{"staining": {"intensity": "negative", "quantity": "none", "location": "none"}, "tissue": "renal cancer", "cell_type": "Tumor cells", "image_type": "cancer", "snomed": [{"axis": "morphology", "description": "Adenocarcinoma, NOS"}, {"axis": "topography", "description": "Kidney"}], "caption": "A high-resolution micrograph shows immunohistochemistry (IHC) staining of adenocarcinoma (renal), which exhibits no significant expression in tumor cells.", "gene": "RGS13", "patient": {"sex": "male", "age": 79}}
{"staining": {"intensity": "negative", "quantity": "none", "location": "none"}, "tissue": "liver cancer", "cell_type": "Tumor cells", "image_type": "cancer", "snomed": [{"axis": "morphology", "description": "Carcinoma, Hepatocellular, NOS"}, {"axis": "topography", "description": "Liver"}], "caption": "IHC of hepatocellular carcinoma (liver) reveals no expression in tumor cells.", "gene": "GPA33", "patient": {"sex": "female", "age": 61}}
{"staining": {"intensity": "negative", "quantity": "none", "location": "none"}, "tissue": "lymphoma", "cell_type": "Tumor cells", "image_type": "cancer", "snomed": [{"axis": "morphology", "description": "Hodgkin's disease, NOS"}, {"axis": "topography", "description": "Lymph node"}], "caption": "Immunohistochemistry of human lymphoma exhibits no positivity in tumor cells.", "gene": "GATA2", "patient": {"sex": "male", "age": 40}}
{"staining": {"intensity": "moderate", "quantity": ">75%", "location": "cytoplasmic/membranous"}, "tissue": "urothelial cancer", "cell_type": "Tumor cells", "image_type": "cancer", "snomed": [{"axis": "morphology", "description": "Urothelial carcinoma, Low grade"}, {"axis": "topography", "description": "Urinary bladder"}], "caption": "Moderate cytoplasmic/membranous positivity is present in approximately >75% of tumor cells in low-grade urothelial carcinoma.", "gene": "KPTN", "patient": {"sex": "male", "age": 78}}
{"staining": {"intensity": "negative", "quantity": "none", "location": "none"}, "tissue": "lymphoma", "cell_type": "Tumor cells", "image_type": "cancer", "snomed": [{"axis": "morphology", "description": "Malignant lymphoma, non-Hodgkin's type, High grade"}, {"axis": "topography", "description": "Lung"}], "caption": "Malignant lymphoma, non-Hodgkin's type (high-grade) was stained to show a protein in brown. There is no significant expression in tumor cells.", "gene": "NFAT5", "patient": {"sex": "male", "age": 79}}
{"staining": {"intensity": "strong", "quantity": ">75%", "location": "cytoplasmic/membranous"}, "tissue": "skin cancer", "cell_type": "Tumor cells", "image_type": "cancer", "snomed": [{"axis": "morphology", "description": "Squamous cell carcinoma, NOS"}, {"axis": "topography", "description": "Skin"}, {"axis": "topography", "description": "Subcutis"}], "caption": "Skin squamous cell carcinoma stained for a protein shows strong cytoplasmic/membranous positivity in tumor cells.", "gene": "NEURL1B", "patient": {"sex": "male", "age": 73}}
=-=-=
**Brief**
A faithful copy of the whole listing is needed.

**Problem solution**
{"staining": {"intensity": "negative", "quantity": "none", "location": "none"}, "tissue": "renal cancer", "cell_type": "Tumor cells", "image_type": "cancer", "snomed": [{"axis": "morphology", "description": "Adenocarcinoma, NOS"}, {"axis": "topography", "description": "Kidney"}], "caption": "A high-resolution micrograph shows immunohistochemistry (IHC) staining of adenocarcinoma (renal), which exhibits no significant expression in tumor cells.", "gene": "RGS13", "patient": {"sex": "male", "age": 79}}
{"staining": {"intensity": "negative", "quantity": "none", "location": "none"}, "tissue": "liver cancer", "cell_type": "Tumor cells", "image_type": "cancer", "snomed": [{"axis": "morphology", "description": "Carcinoma, Hepatocellular, NOS"}, {"axis": "topography", "description": "Liver"}], "caption": "IHC of hepatocellular carcinoma (liver) reveals no expression in tumor cells.", "gene": "GPA33", "patient": {"sex": "female", "age": 61}}
{"staining": {"intensity": "negative", "quantity": "none", "location": "none"}, "tissue": "lymphoma", "cell_type": "Tumor cells", "image_type": "cancer", "snomed": [{"axis": "morphology", "description": "Hodgkin's disease, NOS"}, {"axis": "topography", "description": "Lymph node"}], "caption": "Immunohistochemistry of human lymphoma exhibits no positivity in tumor cells.", "gene": "GATA2", "patient": {"sex": "male", "age": 40}}
{"staining": {"intensity": "moderate", "quantity": ">75%", "location": "cytoplasmic/membranous"}, "tissue": "urothelial cancer", "cell_type": "Tumor cells", "image_type": "cancer", "snomed": [{"axis": "morphology", "description": "Urothelial carcinoma, Low grade"}, {"axis": "topography", "description": "Urinary bladder"}], "caption": "Moderate cytoplasmic/membranous positivity is present in approximately >75% of tumor cells in low-grade urothelial carcinoma.", "gene": "KPTN", "patient": {"sex": "male", "age": 78}}
{"staining": {"intensity": "negative", "quantity": "none", "location": "none"}, "tissue": "lymphoma", "cell_type": "Tumor cells", "image_type": "cancer", "snomed": [{"axis": "morphology", "description": "Malignant lymphoma, non-Hodgkin's type, High grade"}, {"axis": "topography", "description": "Lung"}], "caption": "Malignant lymphoma, non-Hodgkin's type (high-grade) was stained to show a protein in brown. There is no significant expression in tumor cells.", "gene": "NFAT5", "patient": {"sex": "male", "age": 79}}
{"staining": {"intensity": "strong", "quantity": ">75%", "location": "cytoplasmic/membranous"}, "tissue": "skin cancer", "cell_type": "Tumor cells", "image_type": "cancer", "snomed": [{"axis": "morphology", "description": "Squamous cell carcinoma, NOS"}, {"axis": "topography", "description": "Skin"}, {"axis": "topography", "description": "Subcutis"}], "caption": "Skin squamous cell carcinoma stained for a protein shows strong cytoplasmic/membranous positivity in tumor cells.", "gene": "NEURL1B", "patient": {"sex": "male", "age": 73}}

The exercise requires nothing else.